Hookers, Quilters make point at ballpark

It was just a little more than a year ago, on June 5, 2010, that a group of 426 knitters, crocheters, cross-stitchers and needlepointers set a Guinness world record by doing those things continuously during a New York Mets game at Citi Field under the watchful eye of Deborah Norville. Now you know what one does after being replaced on “The Today Show” by Joe Garagiola or someone.

Nate Robertson was the starting pitcher for the Florida Marlins and Jonathon Niese was going for the Mets that night, so that probably had something to do with it. (Robertson vs. Niese might not be the Bizarro World equivalent of Koufax vs. Marichal, but it might explain the run on knitting needles and crochet hooks at the local Hobby Lobby when it’s their turn to pitch.)

First there were peanuts and Cracker Jack; now there is Stitch N’ Pitch, “which brings together two wonderful traditions — baseball and the needle arts.” I’ll bet not even Bob Costas was aware of that.

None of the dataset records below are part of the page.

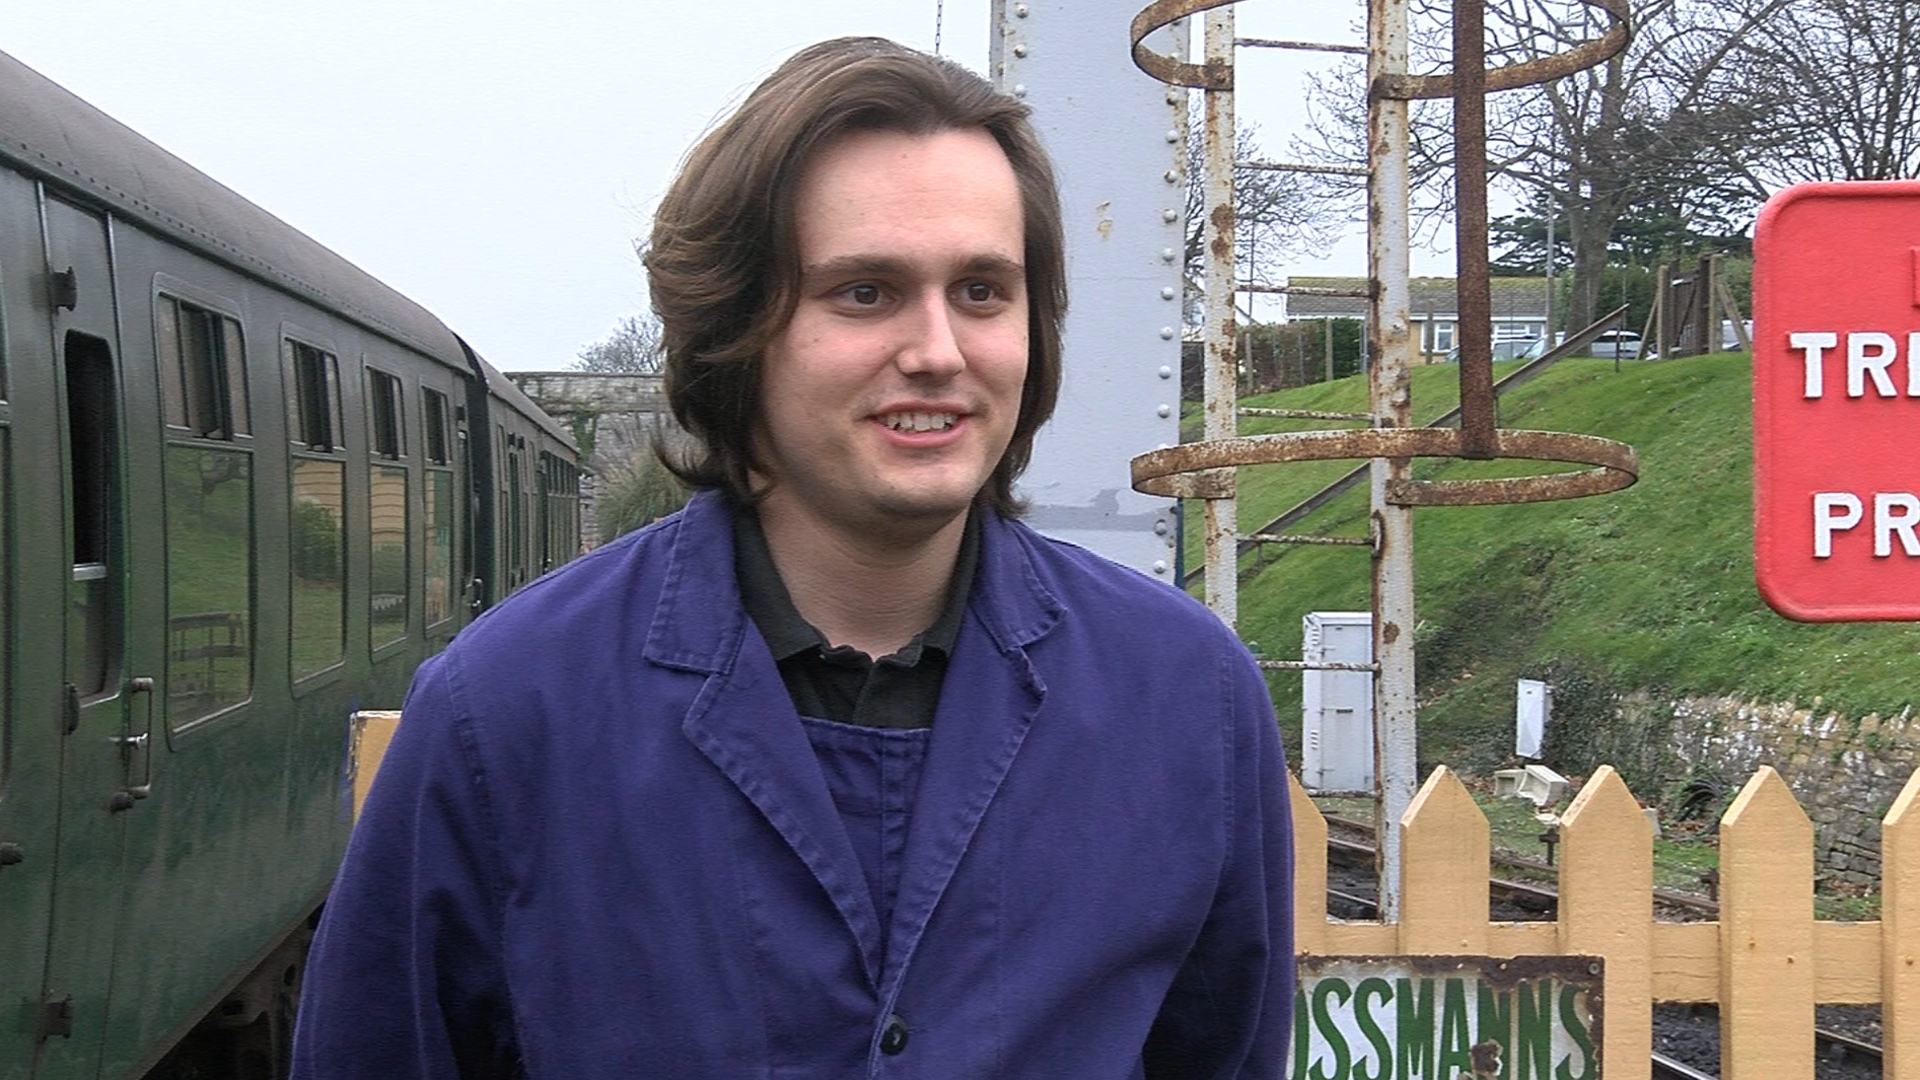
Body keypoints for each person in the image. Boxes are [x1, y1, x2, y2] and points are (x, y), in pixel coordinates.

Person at [292, 36, 1293, 1079]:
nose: (939, 351)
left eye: (984, 291)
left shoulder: (1183, 700)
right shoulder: (504, 718)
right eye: (865, 291)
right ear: (735, 327)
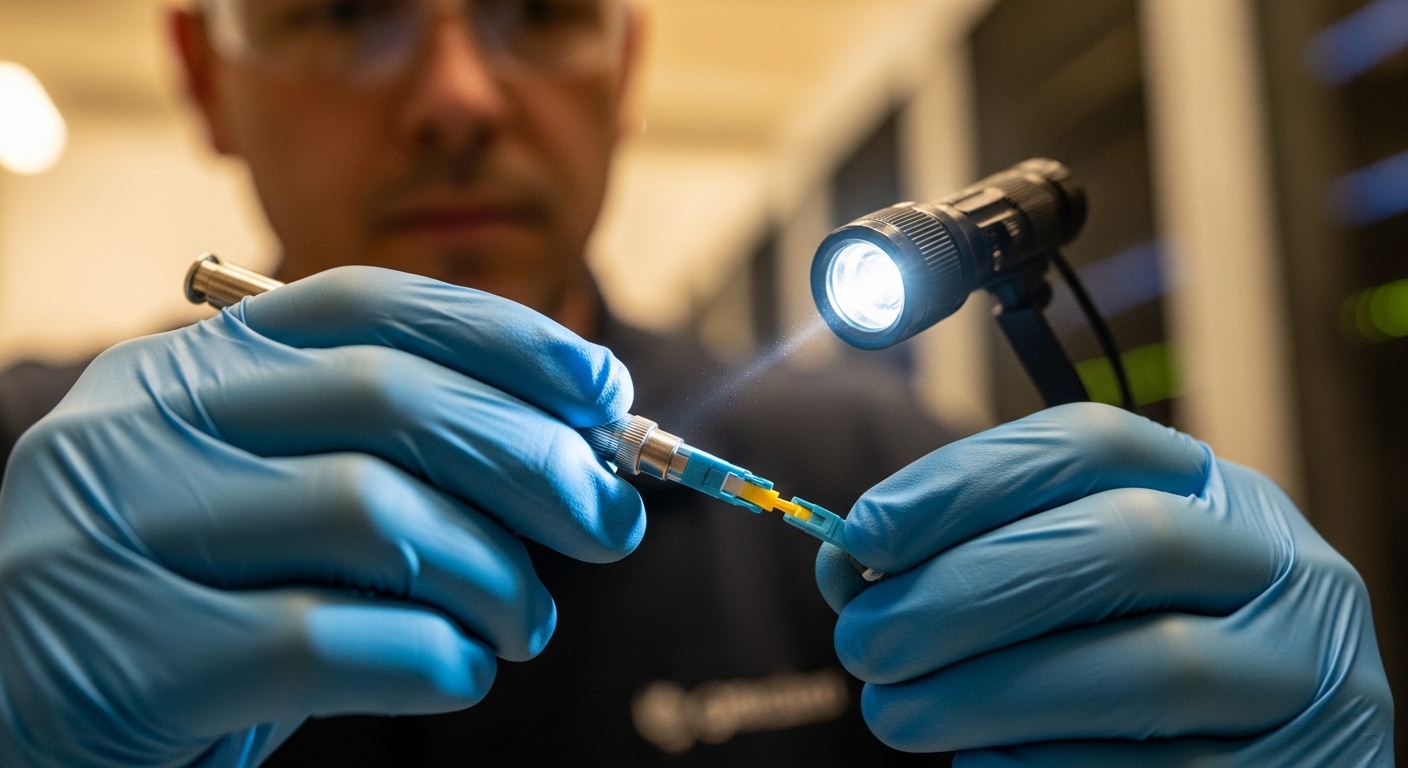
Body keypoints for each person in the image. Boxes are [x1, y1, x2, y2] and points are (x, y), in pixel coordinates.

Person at [0, 1, 1392, 766]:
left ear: (626, 66)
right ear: (203, 72)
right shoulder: (36, 486)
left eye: (537, 12)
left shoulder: (868, 458)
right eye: (346, 12)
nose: (458, 100)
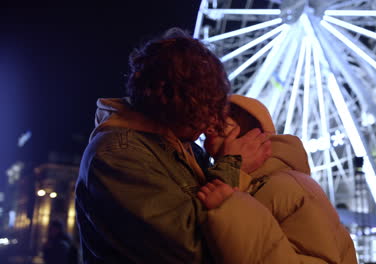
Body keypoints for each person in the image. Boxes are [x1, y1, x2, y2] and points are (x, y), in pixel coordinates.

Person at [75, 28, 271, 263]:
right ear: (176, 104)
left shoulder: (184, 147)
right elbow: (191, 248)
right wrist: (233, 168)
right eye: (203, 112)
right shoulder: (117, 154)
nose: (210, 124)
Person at [198, 95, 358, 264]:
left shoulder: (287, 187)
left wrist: (230, 208)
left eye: (220, 122)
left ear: (253, 131)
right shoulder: (258, 185)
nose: (207, 128)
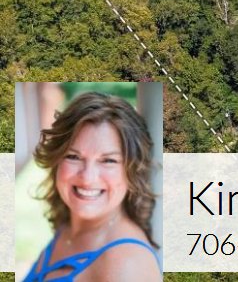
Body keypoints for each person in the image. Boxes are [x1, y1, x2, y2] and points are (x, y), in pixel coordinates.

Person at [23, 92, 162, 281]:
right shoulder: (69, 225)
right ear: (57, 160)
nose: (87, 178)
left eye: (108, 160)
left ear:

Stitch N’ Pitch, it can be assumed, is a relatively new phenomenon; otherwise, there’s probably a pretty good chance that John Rocker would still be employed as a left-handed setup man. From what I understand, it is difficult to work up a homophobic rant when one is knitting baby booties or crocheting an afghan in the visitors’ bullpen.

This season, 16 major league teams and more than 150 minor league ones are holding Stitch N’ Pitch days or nights, taking the baseball yarn to a whole ‘nother dimension. The 51s held theirs Monday night, against the Colorado Springs Sky Sox at Cashman Field on a beautiful night for a ballgame, or hooking an afghan.

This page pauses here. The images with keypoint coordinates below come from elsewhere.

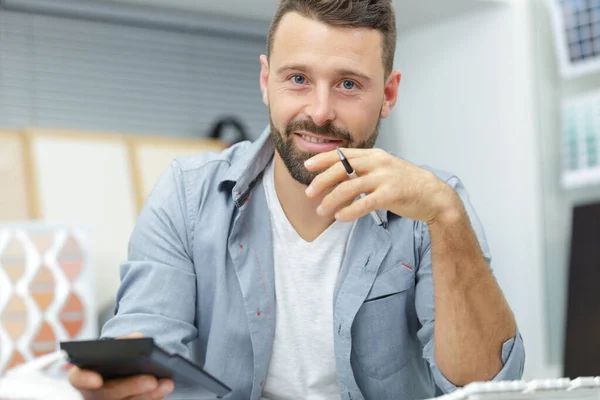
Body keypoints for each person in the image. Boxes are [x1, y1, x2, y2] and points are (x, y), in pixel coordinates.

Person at [69, 0, 525, 399]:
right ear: (266, 80)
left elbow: (484, 388)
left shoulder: (435, 205)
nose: (321, 111)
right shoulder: (189, 196)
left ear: (388, 93)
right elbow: (150, 335)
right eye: (299, 79)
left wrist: (446, 216)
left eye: (348, 84)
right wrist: (124, 373)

There wasn’t a lot of notice about Stitch N’ Pitch Night, which was unfortunate. Had their been a bigger turnout, perhaps the Stitch N’ Pitchers could have combined their talents to crochet the 51s a new ballpark, after the Nevada Legislature last week failed to approve a bill that would have created a special taxing district for one.

For a while Monday, the only evidence of arts and crafts at the ballpark was a giant quilt — or as they call them in Milwaukee, Prince Fielder warmup jackets — for which the Las Vegas Quilters were selling raffle tickets on the home plate concourse. But then the Las Vegas Hookers — what, you expected they’d call themselves the Hairpin Loom Artisans — arrived, and soon there was enough needling going on to impress the old Gashouse Gang.

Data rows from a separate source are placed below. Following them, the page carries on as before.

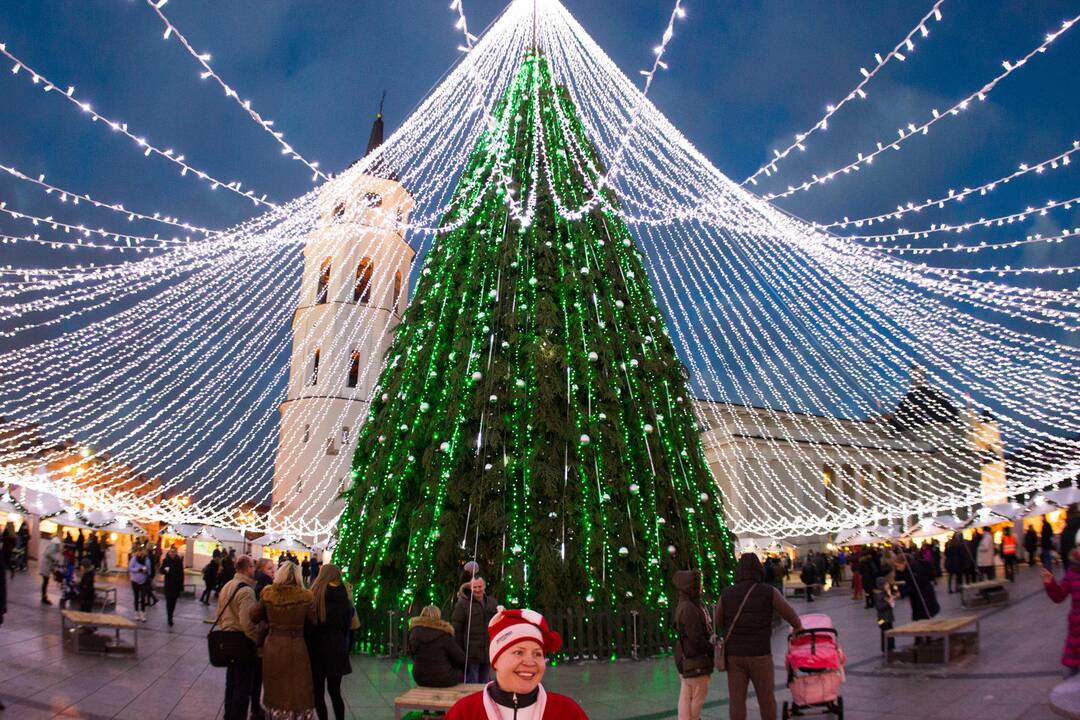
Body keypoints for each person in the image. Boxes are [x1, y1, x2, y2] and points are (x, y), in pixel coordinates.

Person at [446, 609, 587, 719]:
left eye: (537, 654)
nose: (530, 662)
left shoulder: (568, 713)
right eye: (519, 652)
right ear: (496, 661)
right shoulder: (464, 713)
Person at [714, 553, 803, 720]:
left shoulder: (727, 594)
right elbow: (791, 615)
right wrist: (798, 627)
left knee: (736, 701)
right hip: (760, 654)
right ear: (758, 570)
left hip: (734, 656)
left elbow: (718, 623)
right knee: (766, 699)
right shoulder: (769, 592)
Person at [250, 562, 316, 720]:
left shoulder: (268, 593)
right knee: (298, 685)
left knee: (275, 686)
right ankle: (298, 716)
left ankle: (276, 715)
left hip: (273, 645)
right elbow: (314, 620)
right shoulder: (306, 596)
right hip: (297, 645)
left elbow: (253, 616)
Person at [307, 564, 354, 720]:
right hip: (337, 649)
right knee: (335, 692)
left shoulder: (315, 594)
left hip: (317, 649)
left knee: (318, 693)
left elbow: (309, 625)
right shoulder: (345, 596)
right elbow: (348, 625)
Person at [217, 555, 259, 720]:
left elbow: (219, 613)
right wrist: (256, 639)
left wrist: (225, 627)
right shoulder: (246, 591)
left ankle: (228, 715)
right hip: (241, 642)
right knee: (243, 686)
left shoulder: (227, 585)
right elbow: (247, 623)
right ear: (248, 568)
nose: (254, 570)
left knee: (231, 683)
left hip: (227, 639)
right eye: (252, 567)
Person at [673, 570, 713, 720]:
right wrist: (712, 649)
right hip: (695, 659)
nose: (701, 589)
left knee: (686, 696)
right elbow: (695, 638)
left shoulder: (684, 604)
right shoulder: (689, 607)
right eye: (698, 586)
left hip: (686, 658)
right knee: (697, 697)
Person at [452, 575, 500, 684]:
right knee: (471, 683)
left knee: (484, 684)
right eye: (475, 587)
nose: (478, 589)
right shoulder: (463, 604)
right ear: (470, 588)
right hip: (470, 653)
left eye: (480, 586)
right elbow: (457, 630)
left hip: (487, 652)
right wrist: (460, 652)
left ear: (484, 587)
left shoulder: (492, 602)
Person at [1042, 547, 1080, 677]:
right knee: (1071, 674)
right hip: (1077, 631)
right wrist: (1050, 583)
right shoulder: (1072, 572)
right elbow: (1059, 596)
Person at [409, 605, 466, 687]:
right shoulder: (444, 634)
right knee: (462, 674)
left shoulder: (413, 633)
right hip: (444, 678)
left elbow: (413, 655)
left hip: (420, 678)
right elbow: (461, 658)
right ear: (438, 616)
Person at [249, 558, 277, 720]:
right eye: (269, 569)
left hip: (260, 637)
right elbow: (258, 614)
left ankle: (255, 706)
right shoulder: (265, 587)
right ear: (261, 570)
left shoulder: (258, 583)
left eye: (273, 568)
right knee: (260, 674)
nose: (272, 571)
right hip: (263, 636)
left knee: (258, 675)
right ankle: (257, 707)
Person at [894, 552, 940, 621]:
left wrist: (901, 593)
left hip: (924, 598)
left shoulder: (914, 569)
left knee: (923, 619)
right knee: (920, 618)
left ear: (904, 563)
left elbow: (914, 585)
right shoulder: (908, 569)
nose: (897, 568)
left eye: (898, 566)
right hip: (918, 599)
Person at [160, 544, 184, 626]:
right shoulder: (166, 561)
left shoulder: (179, 561)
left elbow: (181, 574)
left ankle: (171, 615)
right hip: (168, 585)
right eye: (171, 552)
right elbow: (161, 570)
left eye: (174, 552)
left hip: (176, 585)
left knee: (173, 602)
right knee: (168, 602)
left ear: (176, 553)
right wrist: (165, 571)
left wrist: (181, 586)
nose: (172, 553)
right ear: (169, 552)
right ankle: (169, 617)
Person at [872, 576, 896, 652]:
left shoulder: (886, 593)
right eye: (886, 584)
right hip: (882, 619)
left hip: (888, 618)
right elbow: (879, 607)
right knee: (885, 633)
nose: (888, 585)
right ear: (881, 585)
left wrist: (890, 597)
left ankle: (890, 647)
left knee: (890, 632)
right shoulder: (878, 595)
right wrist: (888, 603)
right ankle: (886, 648)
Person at [128, 548, 151, 622]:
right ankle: (136, 613)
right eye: (139, 552)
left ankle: (143, 614)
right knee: (136, 597)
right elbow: (130, 568)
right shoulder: (134, 559)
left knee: (143, 598)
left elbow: (149, 570)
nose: (140, 553)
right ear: (137, 552)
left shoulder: (147, 560)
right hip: (135, 581)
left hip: (143, 581)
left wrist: (146, 572)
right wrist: (138, 570)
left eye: (141, 552)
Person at [40, 535, 62, 605]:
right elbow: (48, 554)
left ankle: (44, 596)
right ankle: (43, 597)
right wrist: (55, 559)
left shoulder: (52, 546)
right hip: (46, 566)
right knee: (45, 581)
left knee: (45, 581)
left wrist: (54, 573)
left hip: (46, 566)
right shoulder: (53, 547)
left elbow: (50, 558)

Insert hook, yarn over, pull strand through loop, yarn over … repeat … about a bazillion times. Although these women make the hooks and needles flash like switchblades at a street fight, it still seems tedious to the untrained eye. It is sort of like watching Carlos Zambrano pitch out of a bases-loaded jam when he’s irritated about something.

Dana Eads, who was working on — what else? — an afghan, said a big one, the kind you can throw over the back of Fielder’s sofa, usually takes her a couple of months. Angela Applegate, the Hookers’ president, was fashioning a sock that her friend Shannon Paul tried on, and the consensus among bystanders was there should be an unwritten rule against that, like stealing second while leading 8-1 in the late innings. One of the other Hookers was crocheting an orange thing that appeared on its way to becoming a pot holder or, more likely, another afghan.

These needle arts are a lot like baseball, in that one learns to do them as a youngster, with the primary exception being that once you master the technique, it’s easier than hitting a curve ball or the cutoff man.

About that time, the 51s’ Brett Cecil was finishing his warmup pitches. He would be opposed by Edgar Gonzales of the Sky Sox. It wasn’t exactly Nate Robertson vs. Jonathon Niese, and yet the chances that several afghans would be finished by the home sixth seemed a distinct possibility.